In 2 functional magnetic resonance imaging studies, a smoking cessation study (n = 81) and a laboratory-based smoking assessment (n = 26), corticothalamic circuitry function during inhibitory control was associated with smoking relapse vulnerability.
Findings that baseline differences in corticothalamic circuitry function mediate inhibitory control and smoking relapse vulnerability warrant further examination of interventions for augmenting corticothalamic neurotransmission during the course of tobacco use disorder treatment.
Tobacco use disorder is associated with dysregulated neurocognitive function in the right inferior frontal gyrus (IFG)—one node in a corticothalamic inhibitory control (IC) network.
To examine associations between IC neural circuitry structure and function and lapse/relapse vulnerability in 2 independent studies of adult smokers.
Design, Setting, and Participants
In study 1, treatment-seeking smokers (n = 81) completed an IC task during functional magnetic resonance imaging (fMRI) before making a quit attempt and then were followed up for 10 weeks after their quit date. In study 2, a separate group of smokers (n = 26) performed the same IC task during fMRI, followed by completing a laboratory-based smoking relapse analog task. Study 1 was performed at Duke University Medical Center between 2008 and 2012; study 2 was conducted at the Medical University of South Carolina between 2013 and 2016.
Main Outcomes and Measures
Associations between corticothalamic-mediated IC, gray-matter volume, and smoking lapse/relapse.
Of the 81 study participants in study 1 (cessation study), 45 were women (56%), with mean (SD) age, 38.4 (10.2) years. In study 1, smoking relapse was associated with less gray-matter volume (F1,74 = 28.32; familywise error P threshold = 0.03), greater IC task-related blood oxygenation level–dependent (BOLD) response in the right IFG (F1,78 = 14.87) and thalamus (F1,78 = 14.97) (P < .05), and weaker corticothalamic task-based functional connectivity (tbFC) (F1,77 = 5.87; P = .02). Of the 26 participants in study 2 (laboratory study), 15 were women (58%), with mean (SD) age, 34.9 (10.3).

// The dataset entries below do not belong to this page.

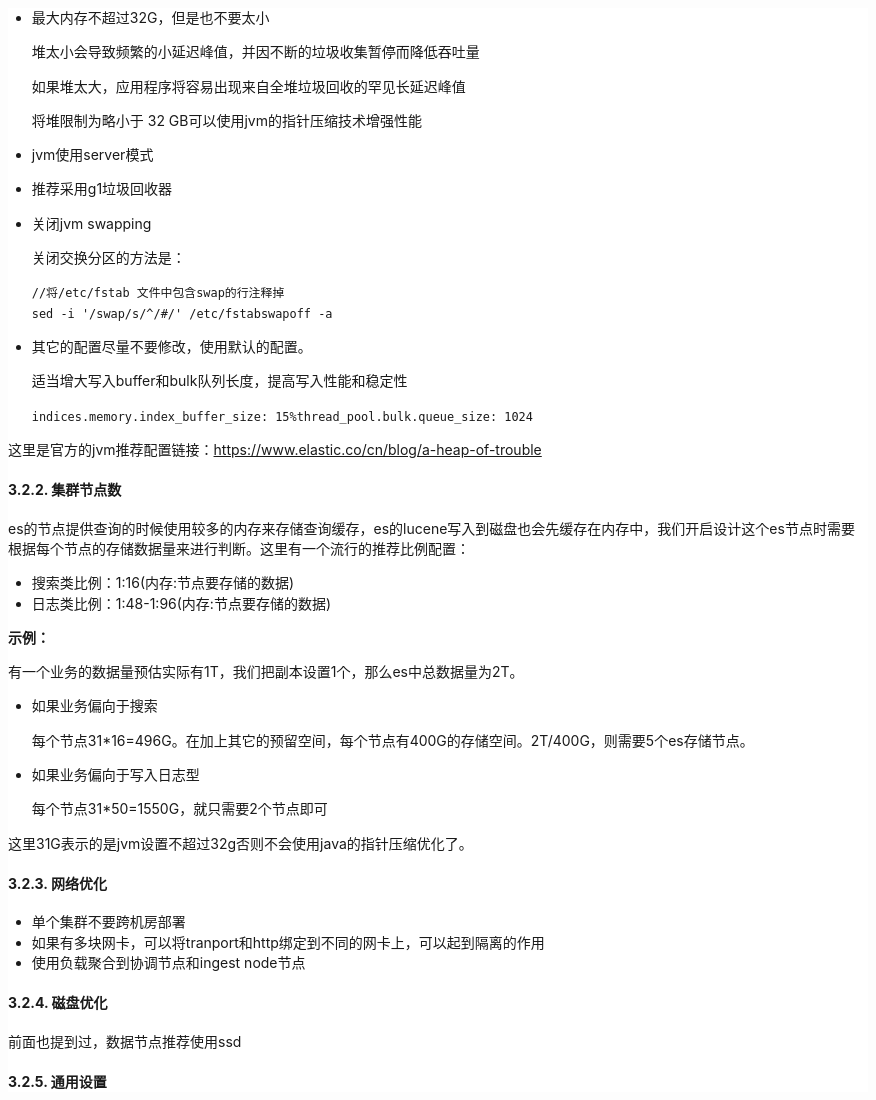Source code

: * 最大内存不超过32G，但是也不要太小

  堆太小会导致频繁的小延迟峰值，并因不断的垃圾收集暂停而降低吞吐量

  如果堆太大，应用程序将容易出现来自全堆垃圾回收的罕见长延迟峰值

  将堆限制为略小于 32 GB可以使用jvm的指针压缩技术增强性能

* jvm使用server模式

* 推荐采用g1垃圾回收器

* 关闭jvm swapping

  关闭交换分区的方法是：

  ```
  //将/etc/fstab 文件中包含swap的行注释掉
  sed -i '/swap/s/^/#/' /etc/fstabswapoff -a
  ```

* 其它的配置尽量不要修改，使用默认的配置。

  适当增大写入buffer和bulk队列长度，提高写入性能和稳定性

  ```
  indices.memory.index_buffer_size: 15%thread_pool.bulk.queue_size: 1024
  ```

这里是官方的jvm推荐配置链接：https://www.elastic.co/cn/blog/a-heap-of-trouble

#### 3.2.2. 集群节点数

es的节点提供查询的时候使用较多的内存来存储查询缓存，es的lucene写入到磁盘也会先缓存在内存中，我们开启设计这个es节点时需要根据每个节点的存储数据量来进行判断。这里有一个流行的推荐比例配置：

* 搜索类比例：1:16(内存:节点要存储的数据)
* 日志类比例：1:48-1:96(内存:节点要存储的数据)

**示例：**

有一个业务的数据量预估实际有1T，我们把副本设置1个，那么es中总数据量为2T。

* 如果业务偏向于搜索

  每个节点31*16=496G。在加上其它的预留空间，每个节点有400G的存储空间。2T/400G，则需要5个es存储节点。

* 如果业务偏向于写入日志型

  每个节点31*50=1550G，就只需要2个节点即可

这里31G表示的是jvm设置不超过32g否则不会使用java的指针压缩优化了。

#### 3.2.3. 网络优化

* 单个集群不要跨机房部署
* 如果有多块网卡，可以将tranport和http绑定到不同的网卡上，可以起到隔离的作用
* 使用负载聚合到协调节点和ingest node节点

#### 3.2.4.  磁盘优化

前面也提到过，数据节点推荐使用ssd

#### 3.2.5. 通用设置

Similar to study 1, in study 2, greater IC-BOLD response in the right IFG (t23 = −2.49; β = −0.47; P = .02), and weaker corticothalamic tbFC (t22 = 5.62; β = 0.79; P < .001) were associated with smoking sooner during the smoking relapse-analog task. In both studies, corticothalamic tbFC mediated the association between IC performance and smoking outcomes.
Conclusions and Relevance
In these 2 studies, baseline differences in corticothalamic circuitry function were associated with mediated IC and smoking relapse vulnerability. These findings warrant further examination of interventions for augmenting corticothalamic neurotransmission and enhancing IC during the course of tobacco use disorder treatment.